___ Provided data

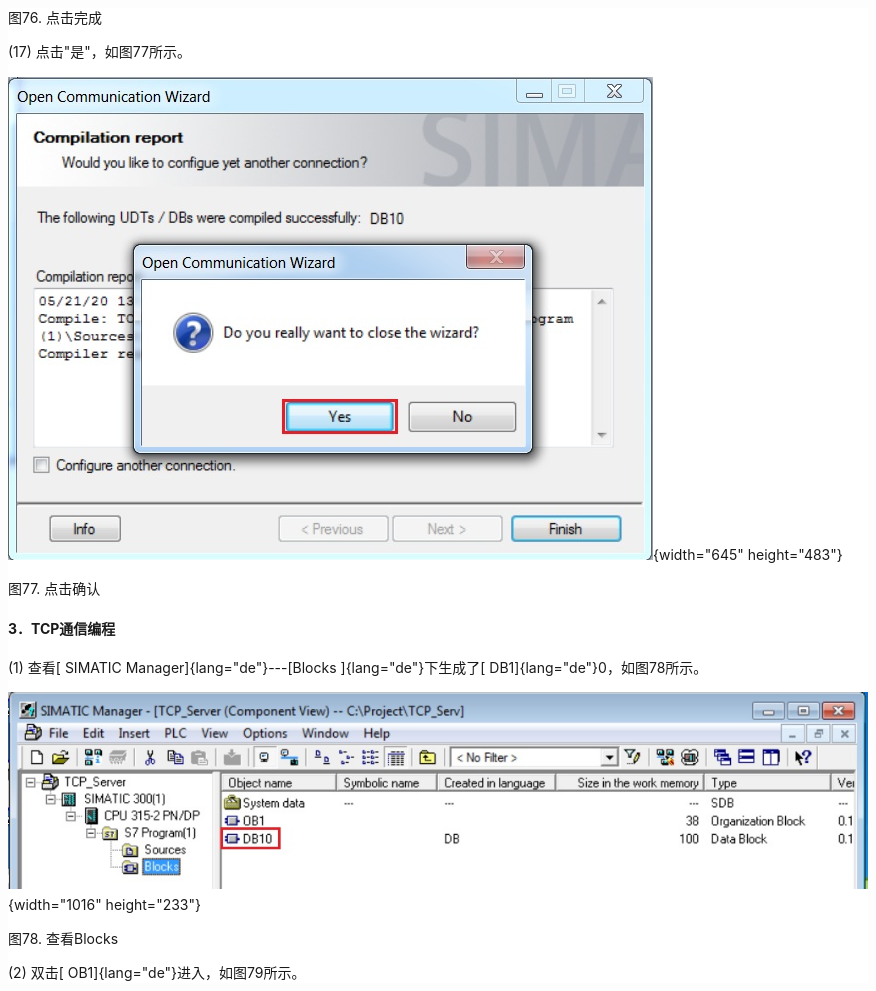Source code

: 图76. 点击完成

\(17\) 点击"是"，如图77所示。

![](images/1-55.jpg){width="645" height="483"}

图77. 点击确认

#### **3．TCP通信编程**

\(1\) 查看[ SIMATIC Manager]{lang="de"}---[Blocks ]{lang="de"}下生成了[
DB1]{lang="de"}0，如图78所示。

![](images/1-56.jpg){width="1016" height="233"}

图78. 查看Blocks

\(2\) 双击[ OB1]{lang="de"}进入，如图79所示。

______
___ Provided data

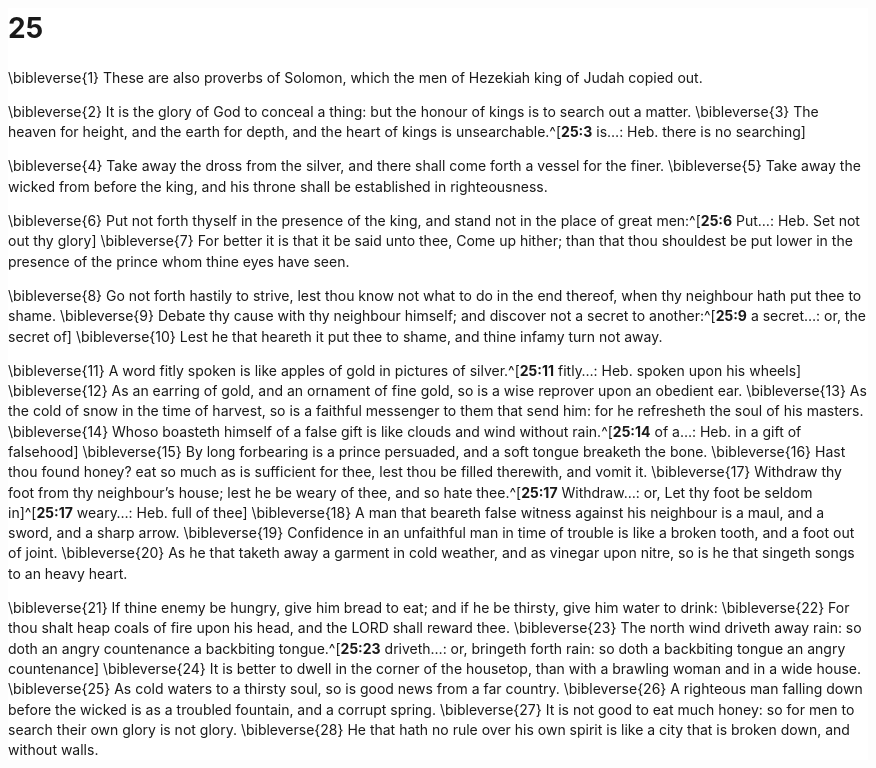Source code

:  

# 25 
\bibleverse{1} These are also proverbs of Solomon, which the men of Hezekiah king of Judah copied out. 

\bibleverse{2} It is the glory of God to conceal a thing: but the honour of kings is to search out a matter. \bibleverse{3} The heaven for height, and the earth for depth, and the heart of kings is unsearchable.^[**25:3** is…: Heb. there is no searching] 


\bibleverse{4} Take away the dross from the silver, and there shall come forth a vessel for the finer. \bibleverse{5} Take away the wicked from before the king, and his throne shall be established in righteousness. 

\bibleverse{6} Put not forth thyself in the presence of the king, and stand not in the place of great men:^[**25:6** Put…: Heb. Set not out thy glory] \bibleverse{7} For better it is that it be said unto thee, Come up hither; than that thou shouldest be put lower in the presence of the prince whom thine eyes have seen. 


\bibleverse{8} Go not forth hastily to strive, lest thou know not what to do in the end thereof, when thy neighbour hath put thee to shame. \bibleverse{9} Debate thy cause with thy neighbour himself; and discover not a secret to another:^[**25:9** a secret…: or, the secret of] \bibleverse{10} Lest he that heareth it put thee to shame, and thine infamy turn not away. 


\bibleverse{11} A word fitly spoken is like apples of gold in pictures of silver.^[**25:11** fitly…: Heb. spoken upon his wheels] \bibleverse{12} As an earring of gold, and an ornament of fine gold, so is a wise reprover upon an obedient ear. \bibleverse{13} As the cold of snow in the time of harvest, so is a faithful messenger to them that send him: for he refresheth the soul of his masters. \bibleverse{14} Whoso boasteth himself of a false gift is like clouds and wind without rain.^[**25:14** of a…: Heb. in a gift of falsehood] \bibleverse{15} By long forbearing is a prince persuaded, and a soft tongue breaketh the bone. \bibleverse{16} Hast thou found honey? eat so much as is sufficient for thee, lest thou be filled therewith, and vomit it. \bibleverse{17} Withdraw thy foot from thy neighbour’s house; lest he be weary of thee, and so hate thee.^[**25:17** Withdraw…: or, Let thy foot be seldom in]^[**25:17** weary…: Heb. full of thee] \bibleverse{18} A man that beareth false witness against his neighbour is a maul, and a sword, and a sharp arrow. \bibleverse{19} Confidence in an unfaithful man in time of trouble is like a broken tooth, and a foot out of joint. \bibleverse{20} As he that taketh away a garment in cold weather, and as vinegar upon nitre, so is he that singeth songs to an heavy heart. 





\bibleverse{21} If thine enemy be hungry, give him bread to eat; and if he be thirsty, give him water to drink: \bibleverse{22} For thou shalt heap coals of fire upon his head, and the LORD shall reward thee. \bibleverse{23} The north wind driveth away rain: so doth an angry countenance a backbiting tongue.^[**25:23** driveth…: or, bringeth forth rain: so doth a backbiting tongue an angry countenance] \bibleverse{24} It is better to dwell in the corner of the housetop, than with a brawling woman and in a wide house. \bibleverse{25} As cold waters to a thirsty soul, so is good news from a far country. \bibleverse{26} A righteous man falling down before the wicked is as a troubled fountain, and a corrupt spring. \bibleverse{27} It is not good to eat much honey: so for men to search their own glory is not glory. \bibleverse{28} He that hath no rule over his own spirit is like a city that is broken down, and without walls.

______

Work instructions
Using the records above, restate word for word the lines from the one with "is no searching]" through the one with "eyes have seen.", both included.

Response
\bibleverse{2} It is the glory of God to conceal a thing: but the honour of kings is to search out a matter. \bibleverse{3} The heaven for height, and the earth for depth, and the heart of kings is unsearchable.^[**25:3** is…: Heb. there is no searching] 


\bibleverse{4} Take away the dross from the silver, and there shall come forth a vessel for the finer. \bibleverse{5} Take away the wicked from before the king, and his throne shall be established in righteousness. 

\bibleverse{6} Put not forth thyself in the presence of the king, and stand not in the place of great men:^[**25:6** Put…: Heb. Set not out thy glory] \bibleverse{7} For better it is that it be said unto thee, Come up hither; than that thou shouldest be put lower in the presence of the prince whom thine eyes have seen. 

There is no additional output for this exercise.